Com efeito, para o reconhecimento da invalidade do negócio jurídico, necessária a caracterização de uma das hipóteses previstas nos artigos em destaque.
No caso dos autos, não restou comprovado qualquer dos vícios previstos, até porque, conforme se vê da cópia da procuração (fl. 57v), o autor outorgou ao réu Jardel Trindade, expressamente, poderes específicos “acordar”, “transigir”, “receber e dar quitação”, “retirar e sacar alvarás”, dentre outros.
Assim, plenamente válido o acordo celebrado nos autos da ação nº 035/1.12.0003912-5, que restou devidamente homologado pelo Juízo (fl. 86/v).
Quanto ao saque dos valores pelo réu Jardel, como se viu, detinha poderes para tanto e, apesar do tempo transcorrido até o repasse dos valores ao autor, não houve demonstração efetiva de má-fé, até porque o repasse efetivamente ocorreu (fl. 16), inexistindo provas de prejuízo.
Saliento que a simples expectativa da possibilidade de ganho de um benefício mais favorável, caso não fosse celebrado o acordo, por si só, não materializa a perda de uma chance, cabendo à parte ora demandante a prova efetiva de que o acordo não lhe aproveitou, ônus do qual não se desincumbiu, nos termos do artigo 373, inciso I, do CPC.
Feitas essas considerações, não há falar em indenização por danos materiais ou morais, restando inarredável a improcedência da ação.
DIANTE DO EXPOSTO, JULGO IMPROCEDENTE a ação ajuizada por LORECI MATTJE DA ROCHA DE FREITAS em face de FRUTUOSO E TRINDADE ADVOGADOS ASSOCIADOS, JARDEL TRINDADE MARTINHO e INSTITUTO NACIONAL DO SEGURO SOCIAL - INSS.
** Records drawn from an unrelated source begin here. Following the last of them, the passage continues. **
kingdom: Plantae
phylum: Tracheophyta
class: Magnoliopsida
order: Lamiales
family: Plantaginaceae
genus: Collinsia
Condeno o autor ao pagamento das custas processuais e honorários advocatícios, que fixo em R$ 1.000,00, para cada procurador dos réus, devidamente atualizados pelo IGP-M, com juros moratórios de 1% ao mês, a partir da data do trânsito em julgado da decisão, forte no que dispõe o artigo 85, § 8º, do NCPC."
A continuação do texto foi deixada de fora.